*What the task requires*:
Copy the rows below word for word, with all of their text, but leave out the pictures.

-*-

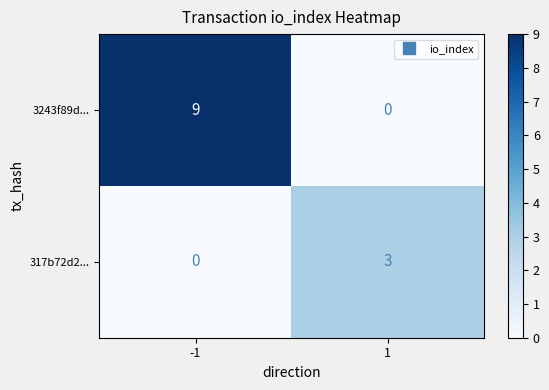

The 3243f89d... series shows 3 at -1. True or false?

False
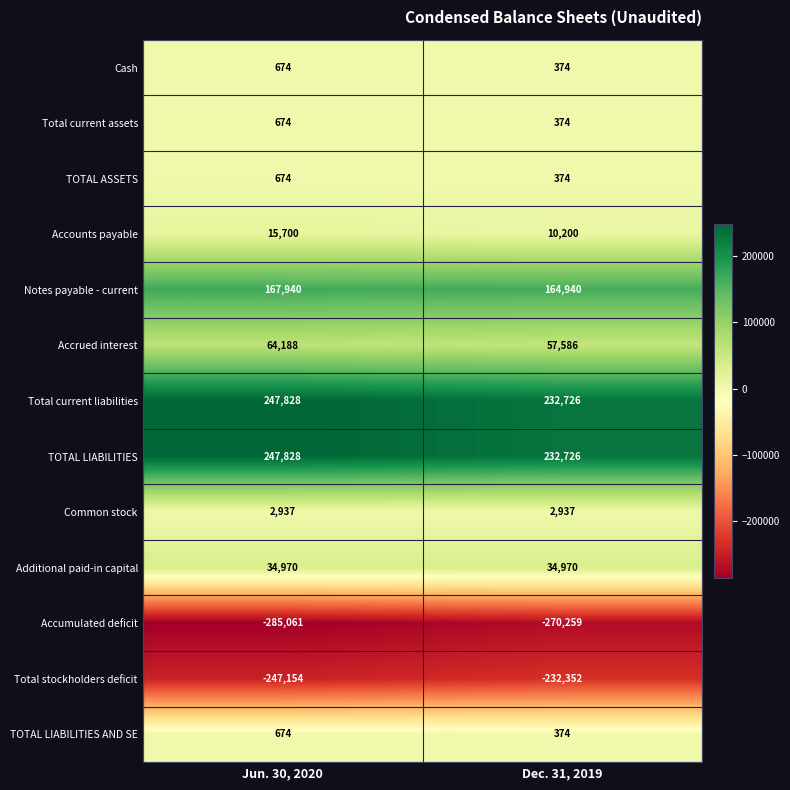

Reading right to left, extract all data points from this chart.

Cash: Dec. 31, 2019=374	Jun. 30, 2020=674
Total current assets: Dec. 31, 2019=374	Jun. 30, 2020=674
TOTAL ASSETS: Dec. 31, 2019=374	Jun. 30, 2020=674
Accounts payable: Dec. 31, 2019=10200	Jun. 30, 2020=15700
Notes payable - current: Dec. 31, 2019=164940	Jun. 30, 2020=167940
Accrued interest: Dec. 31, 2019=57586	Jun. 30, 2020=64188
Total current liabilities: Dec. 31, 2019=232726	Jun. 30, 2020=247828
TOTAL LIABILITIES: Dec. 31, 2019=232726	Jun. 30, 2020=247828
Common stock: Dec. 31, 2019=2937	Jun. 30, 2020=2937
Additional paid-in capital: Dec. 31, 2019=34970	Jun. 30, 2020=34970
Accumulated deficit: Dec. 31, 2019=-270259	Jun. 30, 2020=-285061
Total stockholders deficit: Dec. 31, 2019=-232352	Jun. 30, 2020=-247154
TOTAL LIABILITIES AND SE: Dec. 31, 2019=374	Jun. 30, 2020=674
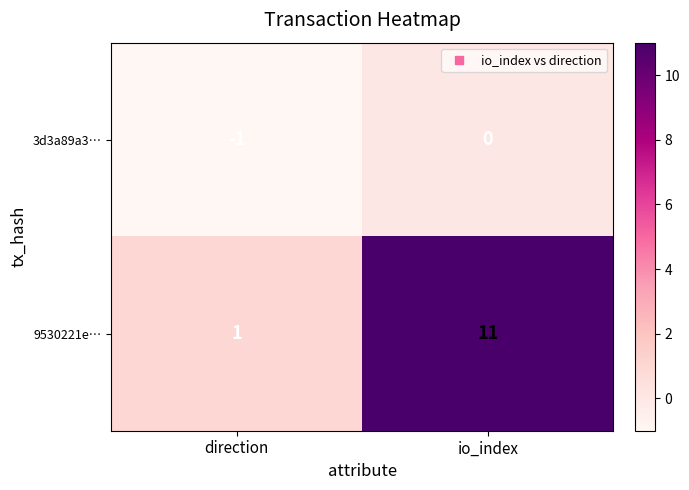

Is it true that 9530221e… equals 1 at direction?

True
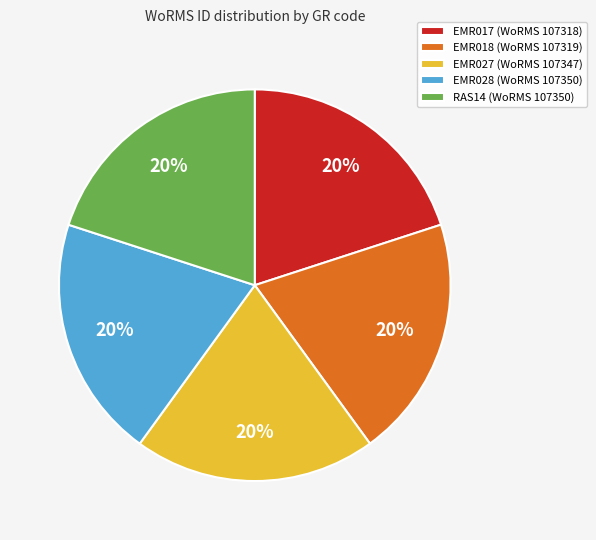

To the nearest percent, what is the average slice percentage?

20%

-*-

*Completed exercise*:
The 3243f89d... series shows 3 at -1. True or false?

False

Reading right to left, extract all data points from this chart.

Cash: Dec. 31, 2019=374	Jun. 30, 2020=674
Total current assets: Dec. 31, 2019=374	Jun. 30, 2020=674
TOTAL ASSETS: Dec. 31, 2019=374	Jun. 30, 2020=674
Accounts payable: Dec. 31, 2019=10200	Jun. 30, 2020=15700
Notes payable - current: Dec. 31, 2019=164940	Jun. 30, 2020=167940
Accrued interest: Dec. 31, 2019=57586	Jun. 30, 2020=64188
Total current liabilities: Dec. 31, 2019=232726	Jun. 30, 2020=247828
TOTAL LIABILITIES: Dec. 31, 2019=232726	Jun. 30, 2020=247828
Common stock: Dec. 31, 2019=2937	Jun. 30, 2020=2937
Additional paid-in capital: Dec. 31, 2019=34970	Jun. 30, 2020=34970
Accumulated deficit: Dec. 31, 2019=-270259	Jun. 30, 2020=-285061
Total stockholders deficit: Dec. 31, 2019=-232352	Jun. 30, 2020=-247154
TOTAL LIABILITIES AND SE: Dec. 31, 2019=374	Jun. 30, 2020=674

Is it true that 9530221e… equals 1 at direction?

True

To the nearest percent, what is the average slice percentage?

20%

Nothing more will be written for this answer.